In [None]:
using DataFrames, CSV, StatsPlots, Plots.Measures, Statistics, LaTeXStrings

# Handling data from the TI impurity simulations
In this notebook we want to show how the data files generated with our simulations for the two-dimensional Topological insulator with impurities can be handled to extract the desired information.

The simulation saves several .csv files, specifically it creates a folder named with the date and within that folder it creates 
* a log file with the parameters used for the simulation in the first line and several timestamped lines with the progress of the simulation for monitoring during running the code
* a number of .csv files that each contain the results of the simulation for one specific random impurity distribution

## The .log file

First we take a look at the log file.
For this purpose we read the first line of the .log from the data folder (small sample of an actuall results folder).

In [None]:
params = readline("data/2020-12-12/2020-12-12.log")

Most relevant for us will be the biggest Fourier coefficient $n_{max}$, so we store it in a varible to use later.

In [None]:
nmax = parse(Int, first(split(last(split(params,"nmax="))," ,")))

We se the time stamp when the simulation started and with what parameters.
########################################
= Problem A =
Quote the passage of the TI impurity notebook that begins at the words "# Handling data" and stops after the words "the desired information.".
= Problem B =
Decide whether each statement agrees with the TI impurity notebook, answering yes or no and quoting the deciding words: (i) the simulation creates a folder named with the date; (ii) each .csv file holds the results for several random impurity distributions; (iii) the log file gives the simulation parameters in its last line.

= Bounding boxes with keypoints =
########################################
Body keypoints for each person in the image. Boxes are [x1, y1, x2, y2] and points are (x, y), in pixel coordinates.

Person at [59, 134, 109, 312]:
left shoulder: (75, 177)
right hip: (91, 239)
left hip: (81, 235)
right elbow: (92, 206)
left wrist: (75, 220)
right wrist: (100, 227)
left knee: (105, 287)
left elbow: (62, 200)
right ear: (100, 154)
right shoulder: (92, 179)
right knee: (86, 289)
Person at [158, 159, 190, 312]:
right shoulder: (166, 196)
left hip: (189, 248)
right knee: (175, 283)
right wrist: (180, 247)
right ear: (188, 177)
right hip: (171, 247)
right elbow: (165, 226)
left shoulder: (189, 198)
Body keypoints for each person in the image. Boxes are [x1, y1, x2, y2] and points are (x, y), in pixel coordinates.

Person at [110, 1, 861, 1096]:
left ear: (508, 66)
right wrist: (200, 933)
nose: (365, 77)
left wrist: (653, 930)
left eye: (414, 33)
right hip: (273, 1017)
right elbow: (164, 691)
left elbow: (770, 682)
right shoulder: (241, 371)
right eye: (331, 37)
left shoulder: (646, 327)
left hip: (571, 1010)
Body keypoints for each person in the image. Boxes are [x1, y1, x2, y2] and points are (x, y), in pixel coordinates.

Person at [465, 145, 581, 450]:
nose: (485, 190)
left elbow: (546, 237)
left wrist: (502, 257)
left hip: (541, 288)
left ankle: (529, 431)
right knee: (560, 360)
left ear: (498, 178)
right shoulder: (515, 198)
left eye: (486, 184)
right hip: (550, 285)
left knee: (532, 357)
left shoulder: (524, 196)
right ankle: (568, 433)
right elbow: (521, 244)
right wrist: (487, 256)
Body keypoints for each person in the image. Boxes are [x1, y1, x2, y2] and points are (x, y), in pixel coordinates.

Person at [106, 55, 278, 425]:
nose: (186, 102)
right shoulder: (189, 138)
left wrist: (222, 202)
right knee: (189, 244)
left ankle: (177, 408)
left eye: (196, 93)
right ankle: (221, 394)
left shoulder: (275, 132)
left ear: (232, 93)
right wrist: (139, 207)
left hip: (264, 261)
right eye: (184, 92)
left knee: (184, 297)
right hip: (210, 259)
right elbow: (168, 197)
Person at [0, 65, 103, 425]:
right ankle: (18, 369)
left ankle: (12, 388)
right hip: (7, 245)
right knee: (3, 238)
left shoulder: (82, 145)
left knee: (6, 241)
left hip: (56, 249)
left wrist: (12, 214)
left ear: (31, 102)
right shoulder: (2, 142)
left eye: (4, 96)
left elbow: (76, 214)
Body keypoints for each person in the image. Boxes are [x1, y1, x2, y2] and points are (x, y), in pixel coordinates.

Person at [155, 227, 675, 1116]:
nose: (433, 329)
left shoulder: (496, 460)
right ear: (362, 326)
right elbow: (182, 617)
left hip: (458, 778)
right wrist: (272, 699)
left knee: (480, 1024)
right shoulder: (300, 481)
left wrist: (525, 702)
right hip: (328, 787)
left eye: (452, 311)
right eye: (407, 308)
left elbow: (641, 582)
########################################
= Your response A =
# Handling data from the TI impurity simulations
In this notebook we want to show how the data files generated with our simulations for the two-dimensional Topological insulator with impurities can be handled to extract the desired information.

= Your response B =
(i) Yes: "it creates a folder named with the date"
(ii) No: "a number of .csv files that each contain the results of the simulation for one specific random impurity distribution"
(iii) No: "a log file with the parameters used for the simulation in the first line"